
[7] Second, it is likely that the CO_{2} flux regression residuals will be temporally correlated, especially at submonthly scales. Ignoring this correlation can lead to a misrepresentation of the relationship between an environmental variable and flux [e.g., *Hoeting et al.*, 2006]. As such, temporal correlation must be assessed and included in both the model selection scheme and the statistical regression. Although noted as a limitation [*Law et al.*, 2002], previous studies have not accounted for correlation in regression residuals.

[8] The final limitation is related to the eddy-covariance measurements themselves. Conceptually, NEE is the small difference between two large fluxes, namely photosynthetic carbon uptake via GEE and release of CO_{2} into the atmosphere through a combination of heterotrophic and autotrophic respiration (R_{h+a}). Each of these fluxes is affected differently by environmental controls. In addition, variables such as light, nutrient availability, and water stress have complex interactions with each other and with each flux component, making it difficult to ascertain the influence of a particular variable on either GEE or R_{h+a}. In past studies, statistical regression methods (such as simple and multiple linear regression) have been used to infer relationships between flux components (GEE or R_{h+a}) and either a single environmental variable or some predetermined combination of variables [e.g., *Law et al.*, 2002; *Urbanski et al.*, 2007]. This requires the measured NEE signal to be separated into GEE and R_{h+a} prior to the analysis. This is generally achieved using one of three methods: by (1) subtracting the nighttime NEE from the daytime NEE signal [*Urbanski et al.*, 2007], (2) deriving R_{h+a} from a regression using nighttime fluxes at high friction velocity and an exponential transformation of soil temperatures [e.g., *Law et al.*, 1999; *Hibbard et al.*, 2005], or (3) modeling GEE using PAR. Some studies have shown that these methods for dividing NEE into separate parts lead to large uncertainties in the inferred R_{h+a} [e.g., *Janssens et al.*, 2001], possibly biasing inferred relationships.

* * *

Prompt
What comes next in the passage on CO₂ flux regression limitations? Continue it from its final sentence.

Dataset content

* * *

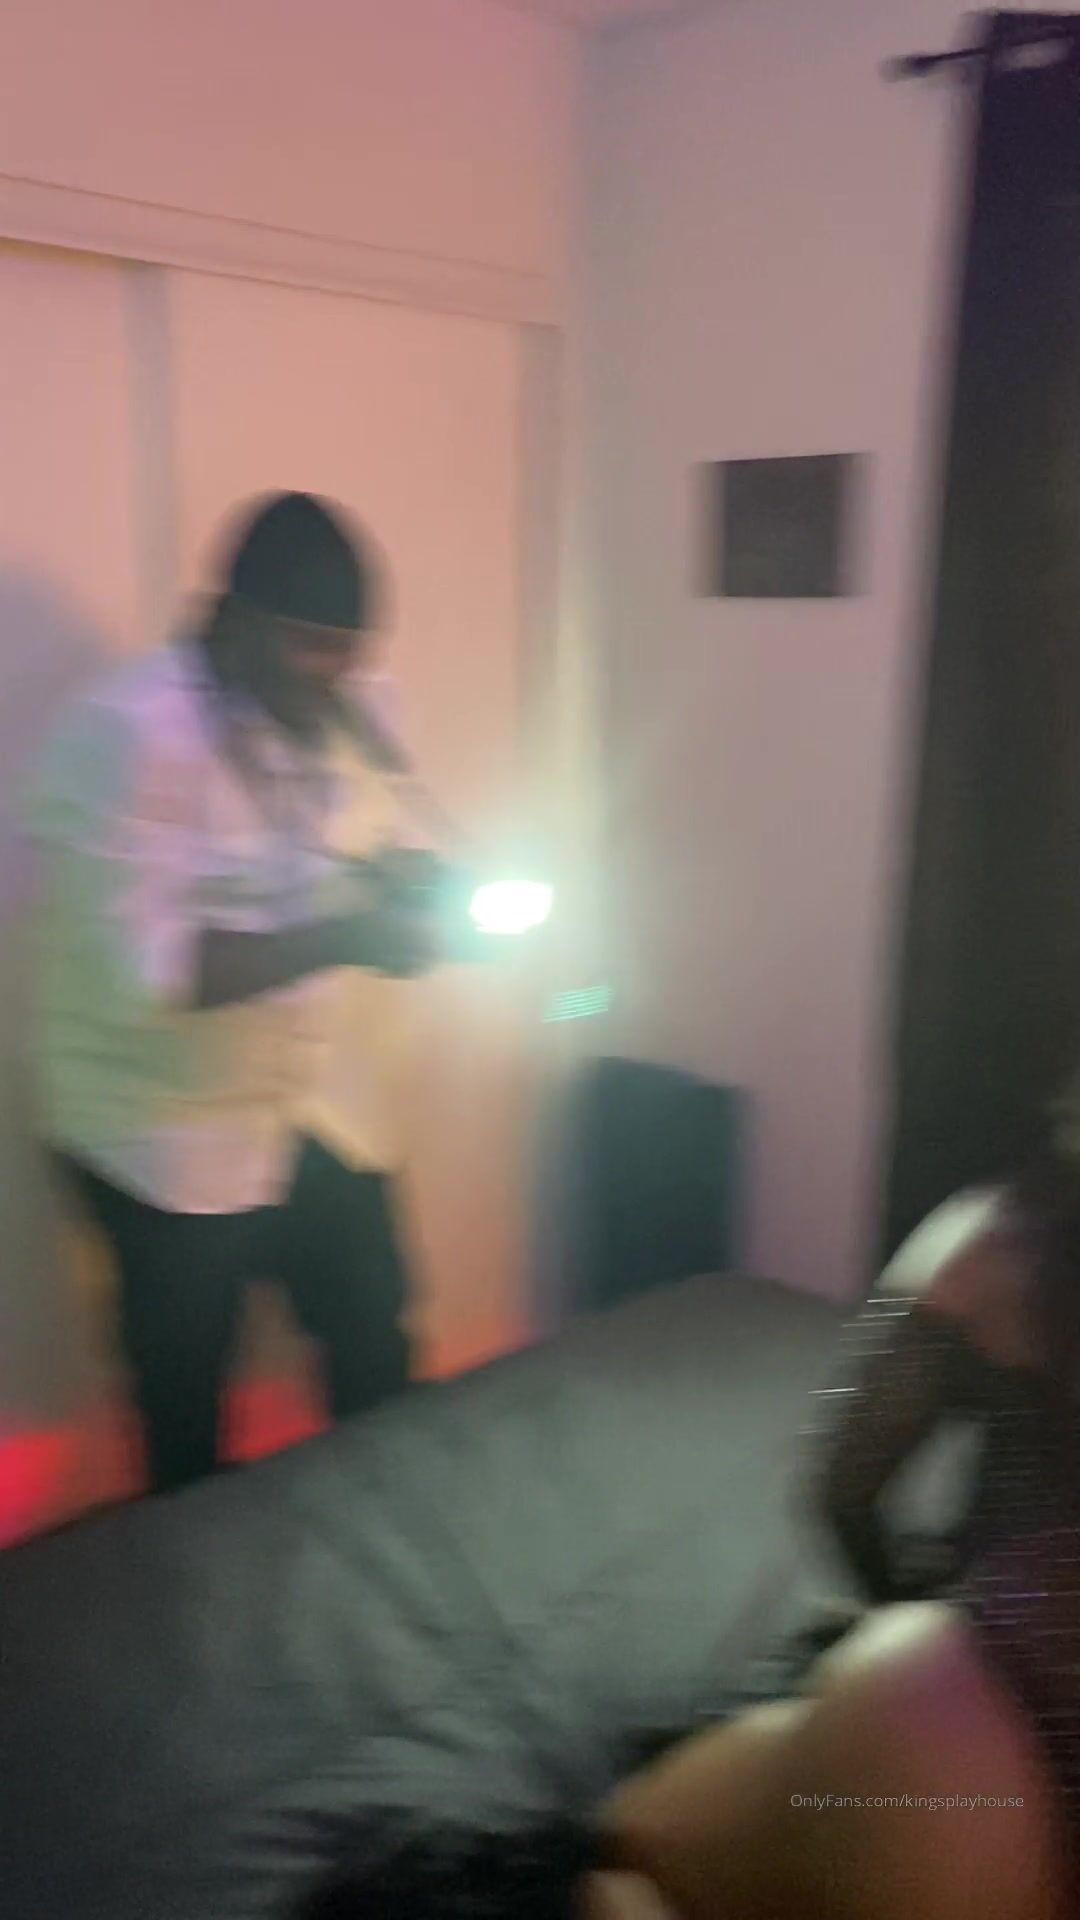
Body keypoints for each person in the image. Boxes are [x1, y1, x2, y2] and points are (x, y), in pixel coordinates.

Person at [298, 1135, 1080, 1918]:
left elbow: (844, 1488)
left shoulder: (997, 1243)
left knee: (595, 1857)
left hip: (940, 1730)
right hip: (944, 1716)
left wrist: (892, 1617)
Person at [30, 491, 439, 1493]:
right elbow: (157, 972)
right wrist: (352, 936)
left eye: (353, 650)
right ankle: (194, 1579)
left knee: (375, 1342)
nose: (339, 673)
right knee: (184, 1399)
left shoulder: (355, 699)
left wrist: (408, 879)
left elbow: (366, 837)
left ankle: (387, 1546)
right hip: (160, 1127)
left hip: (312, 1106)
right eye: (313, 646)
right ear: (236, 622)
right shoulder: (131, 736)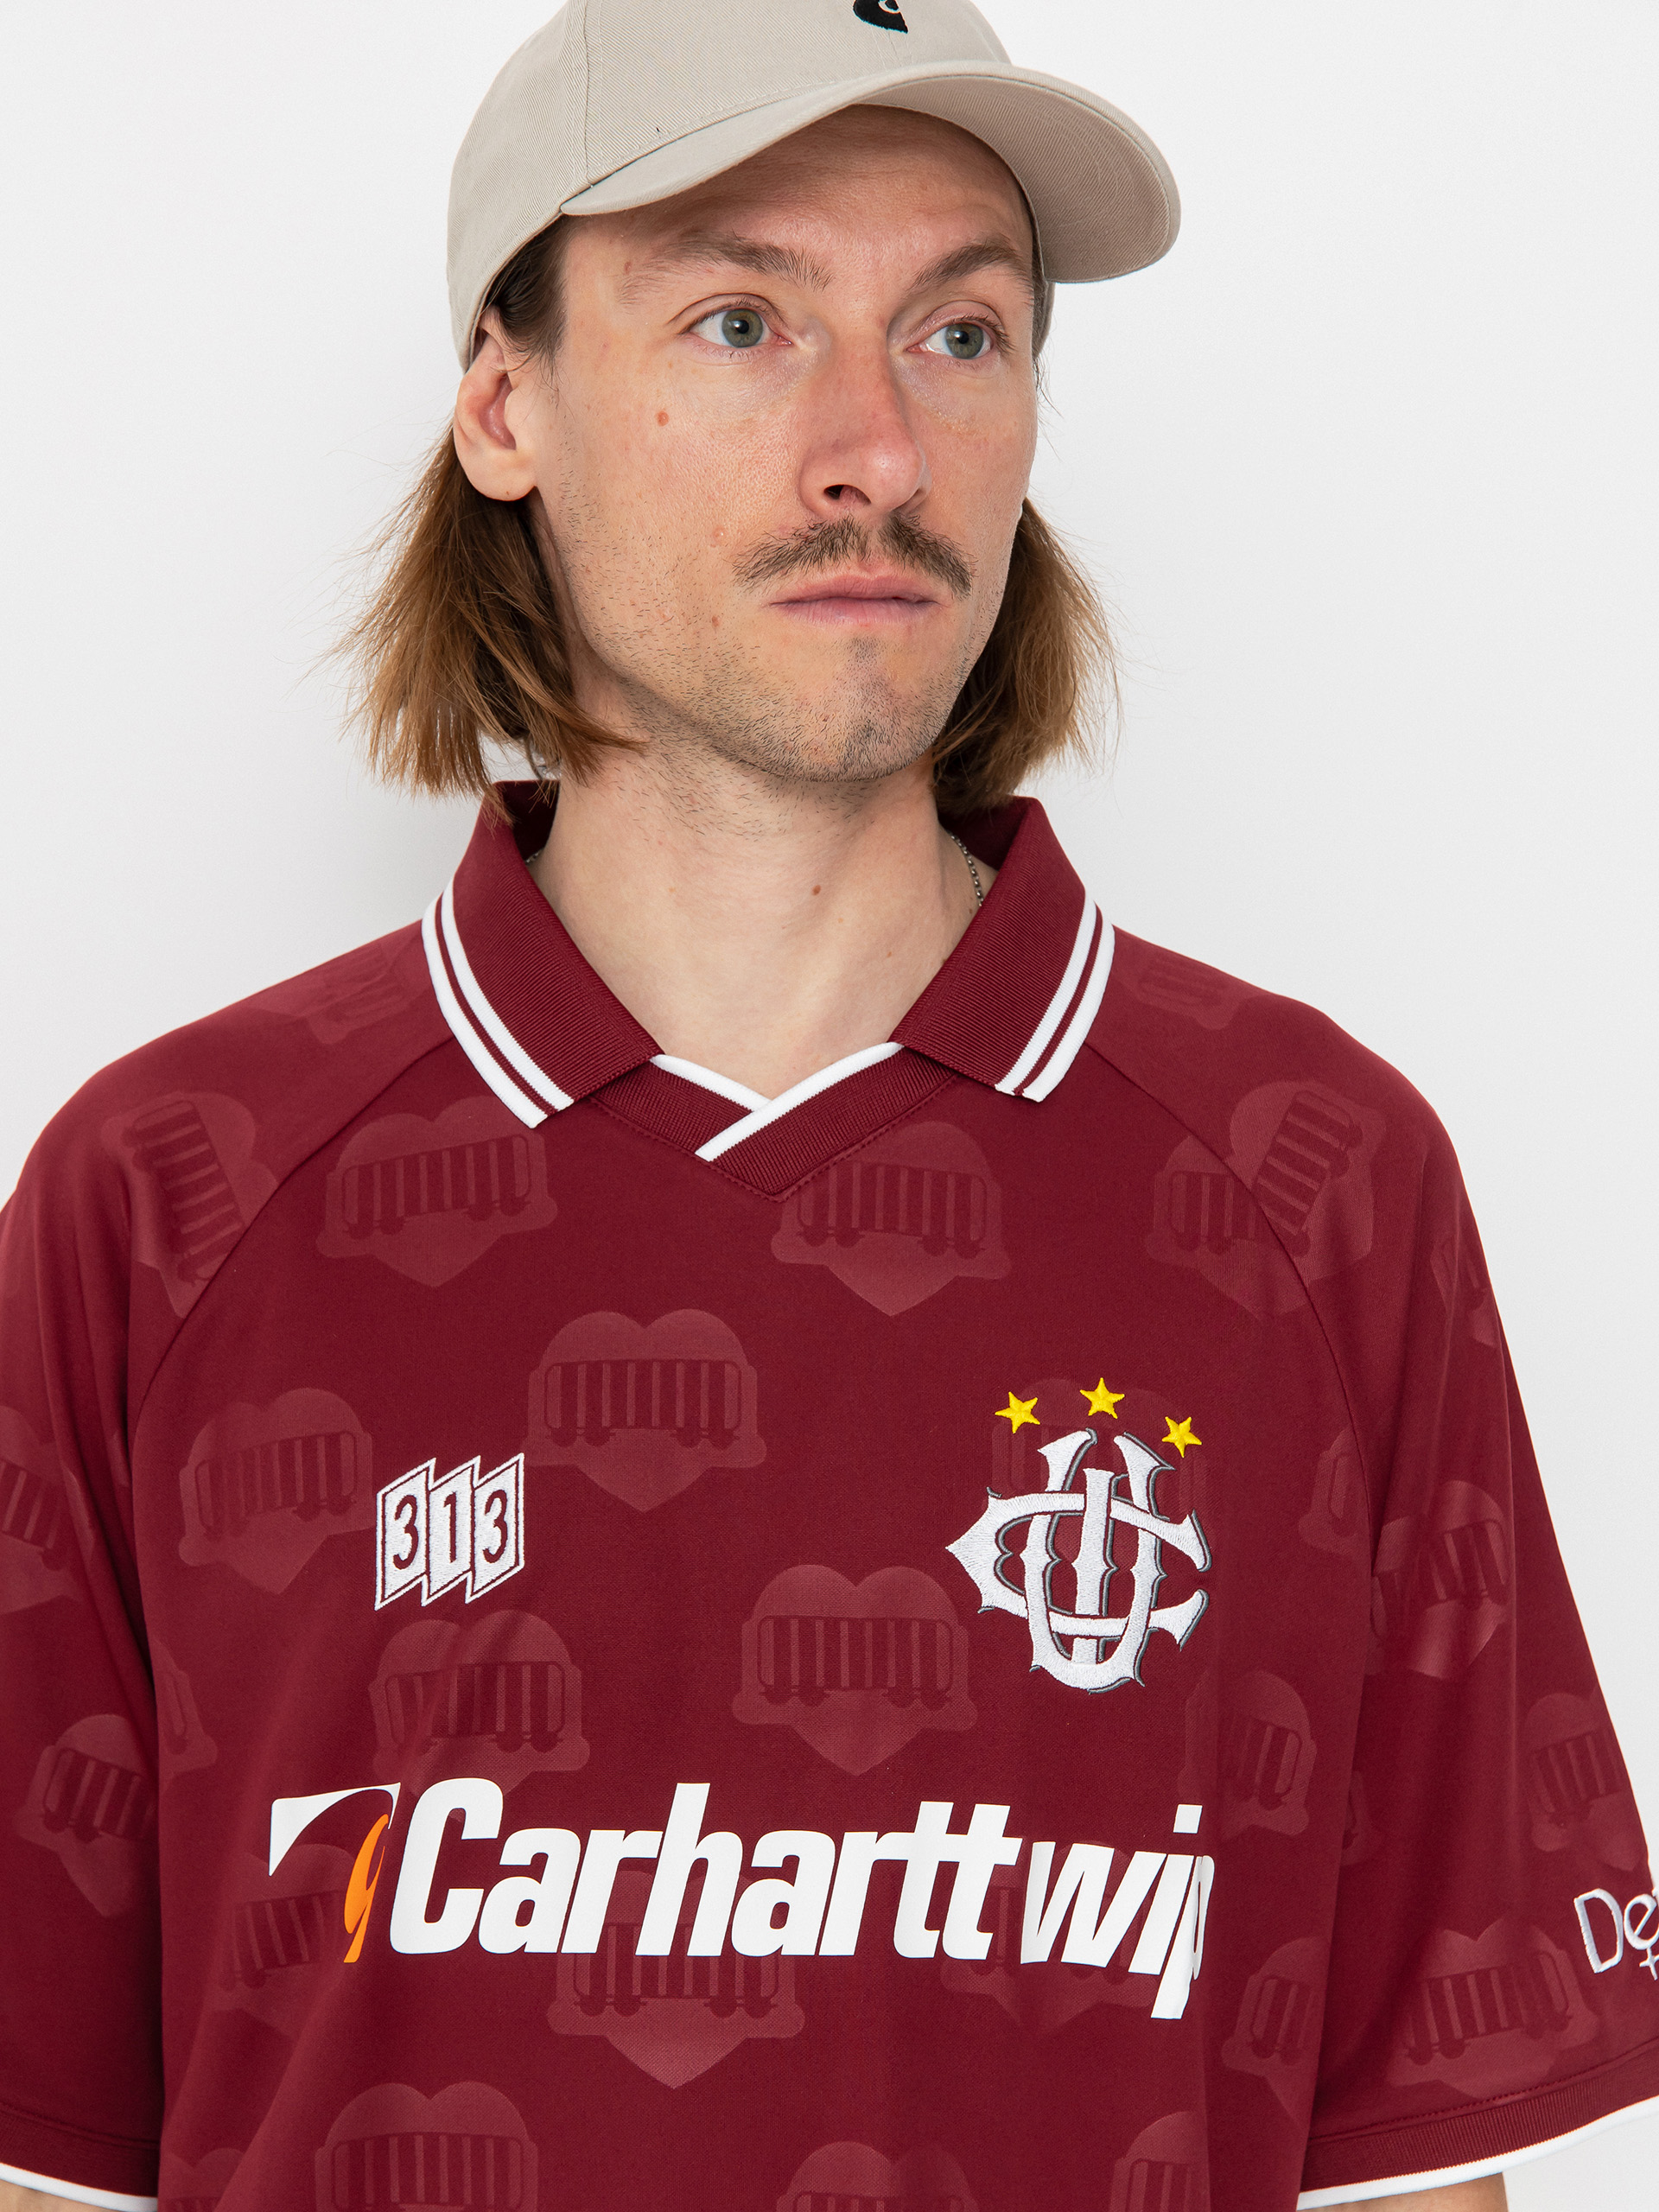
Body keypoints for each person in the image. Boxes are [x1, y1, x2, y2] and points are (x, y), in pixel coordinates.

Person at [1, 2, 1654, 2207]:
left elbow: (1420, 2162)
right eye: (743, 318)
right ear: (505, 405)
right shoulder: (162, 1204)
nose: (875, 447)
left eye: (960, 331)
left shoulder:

* * *

Written answer
### 1.2. Study Goals

[9] This paper presents a geostatistical regression (GR) algorithm designed to elucidate processes controlling carbon exchange at various temporal scales at eddy covariance towers by addressing the first two limitations described above. In regard to the third limitation, the ability of the GR method to separate the auxiliary variables associated individually with carbon uptake and release is also investigated. The presented approach is applied at the AmeriFlux tower site at the University of Michigan Biological Station (UMBS) to improve understanding of carbon cycling for this mixed hardwood forest at daily, 8 day, and monthly time scales.

[10] The presented approach improves on the regression methods used in previous studies in two distinct ways. First, the final model of the trend only includes variables that are selected using a new adaptation of the commonly employed Bayes Information Criteria (BIC) [*Schwarz*, 1978], which accounts for the joint probabilities of all possible combinations of variables, and compares nonnested models (where models are not necessarily subsets of each other) unlike hypothesis tests (i.e., *F* test). Second, the GR method accounts for temporal correlation in the portion of the flux signal that is not explained by the environmental data sets to more accurately characterize the relationship between a set of environmental variables and flux.

[11] The objectives of the application to the UMBS site are to (1) identify the dominant explanatory variables for NEE, GEE, and R_{h+a} at different temporal scales in order to improve the understanding of carbon cycling at UMBS, (2) determine the impact of temporal scale on the inferred relationships between the environmental variables and CO_{2} flux, and (3) evaluate whether environmental variables can be used to isolate the GEE and R_{h+a} signals from the NEE measurements using a GR framework.